The Hickman Line is a go! It is such a strange thing. I have had two cuts made. One is where the dangly bits come out. The suregon was actually awesome so there is no chance that it's going to be showing at either ball! I will like a look normal 18 year old. I really wish I was normal.... Though this means that I had a room of people looking at me topless for well over an hour...
The other slit is on the right side of my body and its just above the "clavicle." I was actually so impressed, my year 11 PE came in handy today!! I know what a clavicle is!!! I felt pretty smart when I didn't need him to explain what it was.
It's painful but strangely not where the dangly bits hang out but on the other side but its ok if i restrict movement of my upper body, so I was thinking mum and dad, its a bit too hard for me to do chores at the moment...
My family have actually been awesome throughout all of this. My brother is a little miffed still at how he only got one day of glory over the fact he tore his median nerve and tendon in my hand as I got told that it was likely I had cancer the next day... So sorry, better luck next time bro.
My mum was waiting for me after my surgery. Once I had come to back from the general (sort of) they wheeled me to see her, she was sooo happy to see me!! But then they had to start checking the incisions and all of a sudden she feels nauseated. So of course, being my mother she jumps onto my bed and is suddenly the patient. The nurse is fretting over her wanting to take her blood pressure.
That's the thing for me, I have to laugh at all this. I think I have developed a really black sort of humor but this is necessary because otherwise the only other thing I could do is cry because life is so unfair.

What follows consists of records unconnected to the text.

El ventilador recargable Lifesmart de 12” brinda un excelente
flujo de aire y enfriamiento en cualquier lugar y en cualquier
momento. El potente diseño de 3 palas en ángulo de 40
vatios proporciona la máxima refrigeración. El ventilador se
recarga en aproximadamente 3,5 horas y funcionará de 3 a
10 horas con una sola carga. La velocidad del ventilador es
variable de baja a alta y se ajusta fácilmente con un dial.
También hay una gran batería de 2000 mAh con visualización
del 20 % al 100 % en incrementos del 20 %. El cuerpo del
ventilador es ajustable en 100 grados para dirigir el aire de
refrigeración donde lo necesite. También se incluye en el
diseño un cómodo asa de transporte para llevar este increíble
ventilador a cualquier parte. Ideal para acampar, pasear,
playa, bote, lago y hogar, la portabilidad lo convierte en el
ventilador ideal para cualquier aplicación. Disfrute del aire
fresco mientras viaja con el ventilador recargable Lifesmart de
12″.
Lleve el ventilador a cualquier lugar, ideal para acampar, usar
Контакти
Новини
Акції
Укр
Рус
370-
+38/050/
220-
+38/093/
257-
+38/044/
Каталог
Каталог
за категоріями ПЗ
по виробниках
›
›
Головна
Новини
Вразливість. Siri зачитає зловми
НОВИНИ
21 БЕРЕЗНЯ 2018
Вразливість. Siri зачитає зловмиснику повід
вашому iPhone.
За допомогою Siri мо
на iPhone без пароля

As soon as it was announced that the Rugby World Cup was going to be in New Zealand and I realized I was going to be 18, I have dreamed about it! When the tickets came out Dad brought 2 tickets to every game so my brother and I could go to about half each. I am a born and bred kiwi. I love my rugby. After the last rugby world cup I was soo disappointed I could not bring myself to watch another game for months.
When I was watching the opening ceremony, originally I had planned on watching it with my friends in town. I had surgery today so I just watched it at home with my parents. As the opening ceremony was going on I realized I might not even be lucid enough to watch the final live on tv and I almost cried with the unfairness of it.

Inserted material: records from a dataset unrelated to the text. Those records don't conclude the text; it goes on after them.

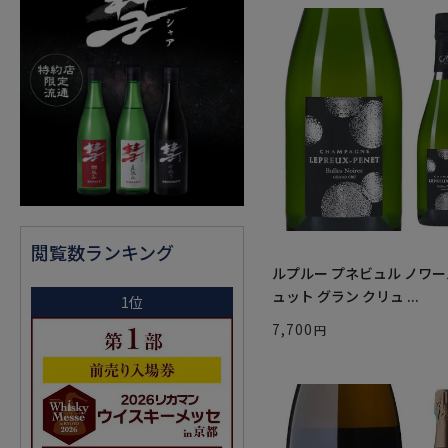
閲覧数ランキング
ルプルー プネビュル ノワー
ュット グラン クリュ ...
1位
7,700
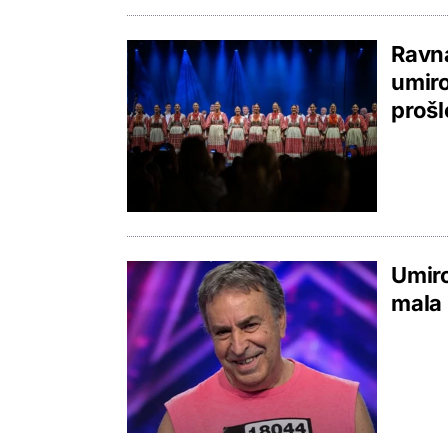
Ravna
umiro
prošl
Umiro
mala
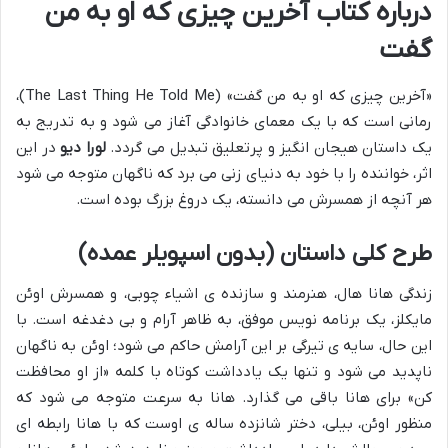
درباره کتاب آخرین چیزی که او به من
گفت
«آخرین چیزی که او به من گفت» (The Last Thing He Told Me)،
رمانی است که با یک معمای خانوادگی آغاز می شود و به تدریج به
یک داستان هیجان انگیز و پرتعلیق تبدیل می گردد.
لورا دیو
در این
اثر، خواننده را با خود به دنیای زنی می برد که ناگهان متوجه می شود
هر آنچه از همسرش می دانسته، یک دروغ بزرگ بوده است.
طرح کلی داستان (بدون اسپویلر عمده)
زندگی هانا هال، هنرمند و سازنده ی اشیاء چوبی، و همسرش اوئن
مایکلز، یک برنامه نویس موفق، به ظاهر آرام و بی دغدغه است. با
این حال، سایه ی تیرگی بر این آرامش حاکم می شود؛ اوئن به ناگهان
ناپدید می شود و تنها یک یادداشت کوتاه با کلمه «از او محافظت
کن» برای هانا باقی می گذارد. هانا به سرعت متوجه می شود که
منظور اوئن، بیلی، دختر شانزده ساله ی اوست که با هانا رابطه ای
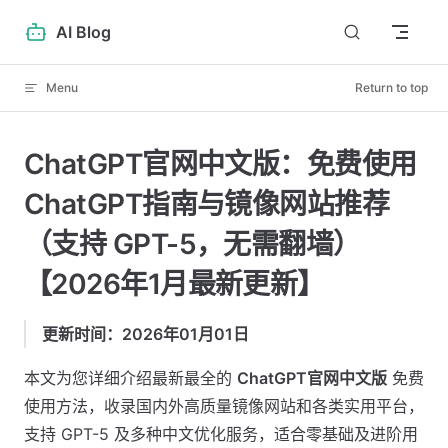
Skip to content
AI Blog
Menu
Return to top
ChatGPT官网中文版：免费使用
ChatGPT指南与镜像网站推荐
（支持 GPT-5，无需翻墙）
【2026年1月最新更新】
更新时间：2026年01月01日
本文为您详细介绍最新最全的
ChatGPT官网中文版
免费
使用方法，收录国内外高质量镜像网站和各类实用平台，
支持 GPT-5 及多种中文优化服务，适合零基础及进阶用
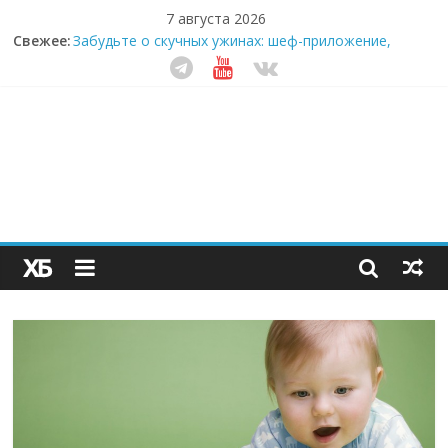
7 августа 2026
Свежее:
Забудьте о скучных ужинах: шеф-приложение,
которое видит вашу еду насквозь
Небо зовёт: как бизнес на полётах дронов и
обучении детей становится главным трендом
десятилетия
Кофейная революция в морозилке: замороженные
сливки меняют утренний ритуал
Как простая наклейка заставляет миллионы людей
не забывать о самом важном креме этим летом
Секрет супергидратации: почему кокосовая вода с
пребиотиками становится главным трендом
здорового питания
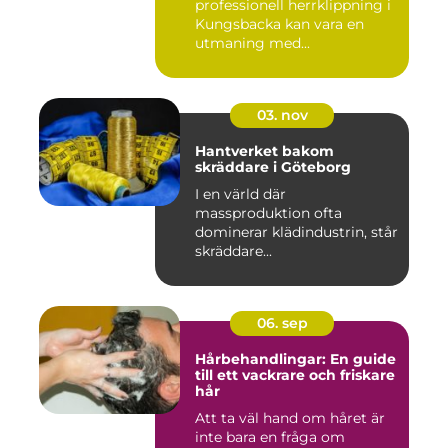
professionell herrklippning i
Kungsbacka kan vara en
utmaning med...
03. nov
Hantverket bakom
skräddare i Göteborg
I en värld där
massproduktion ofta
dominerar klädindustrin, står
skräddare...
06. sep
Hårbehandlingar: En guide
till ett vackrare och friskare
hår
Att ta väl hand om håret är
inte bara en fråga om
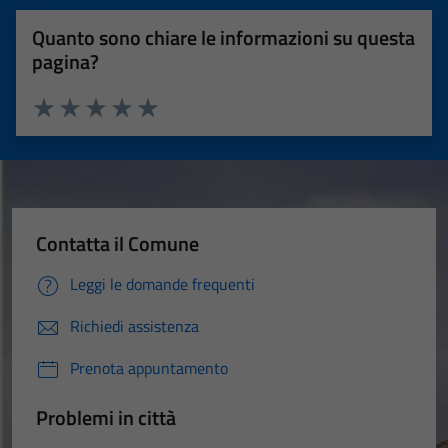
Quanto sono chiare le informazioni su questa
pagina?
Valuta 1 stelle su 5
Valuta 2 stelle su 5
Valuta 3 stelle su 5
Valuta 4 stelle su 5
Valuta 5 stelle su 5
Contatta il Comune
Leggi le domande frequenti
Richiedi assistenza
Prenota appuntamento
Problemi in città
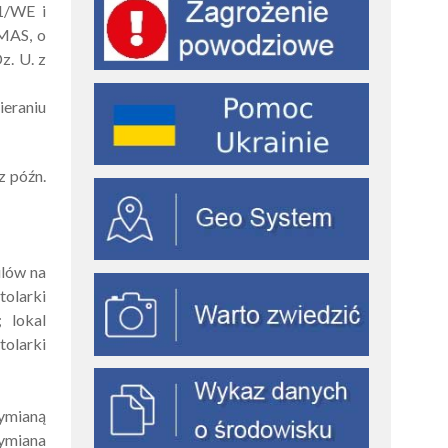
1/WE i
EMAS, o
z. U. z
eraniu
z późn.
ulów na
tolarki
; lokal
tolarki
ymianą
ymiana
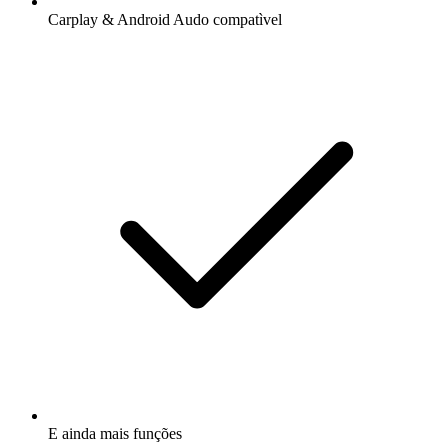
Carplay & Android Audo compatìvel
E ainda mais funções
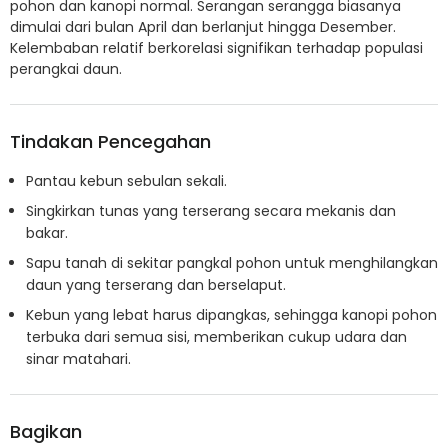
pohon dan kanopi normal. Serangan serangga biasanya
dimulai dari bulan April dan berlanjut hingga Desember.
Kelembaban relatif berkorelasi signifikan terhadap populasi
perangkai daun.
Tindakan Pencegahan
Pantau kebun sebulan sekali.
Singkirkan tunas yang terserang secara mekanis dan
bakar.
Sapu tanah di sekitar pangkal pohon untuk menghilangkan
daun yang terserang dan berselaput.
Kebun yang lebat harus dipangkas, sehingga kanopi pohon
terbuka dari semua sisi, memberikan cukup udara dan
sinar matahari.
Bagikan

The thing you need to know about me is I don't cry. I have only cried twice because of this. Once was to my friend out of share frustration at the fact my parents would not tell me what was going on and the other time was to my dean.

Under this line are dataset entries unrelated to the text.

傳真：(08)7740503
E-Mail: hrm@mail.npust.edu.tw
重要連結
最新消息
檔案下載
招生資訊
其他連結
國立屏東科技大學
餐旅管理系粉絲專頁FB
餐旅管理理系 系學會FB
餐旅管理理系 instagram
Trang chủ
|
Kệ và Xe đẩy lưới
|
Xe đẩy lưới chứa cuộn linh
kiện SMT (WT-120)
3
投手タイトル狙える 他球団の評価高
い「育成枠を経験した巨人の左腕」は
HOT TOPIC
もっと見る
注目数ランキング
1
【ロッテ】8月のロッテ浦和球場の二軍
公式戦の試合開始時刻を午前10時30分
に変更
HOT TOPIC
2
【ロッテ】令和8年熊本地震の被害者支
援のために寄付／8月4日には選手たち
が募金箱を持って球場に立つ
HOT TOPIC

My dean is one of the most amazing woman alive. She is strong and hilariously funny. All girls who have ever been in year 13 at QMC for the past years will understand. This woman is a living legend. She is wise, kind, understanding and listens to your point of view no matter what.
However, on the day I found out I decided to go back to school for the afternoon. As i was walking to Hobby (my common room) and I saw her and all the feelings racing round me resulted in tears leaking from my eyes without my permission. That was two weeks ago.
But I really hate this, I hate the fact I have to be strong. I hate that this is thrust on me. I have the unfairness of it.
So my wish list has now changed... I no longer wish for a perfect life. I wish for a normal one. Is that too much to ask?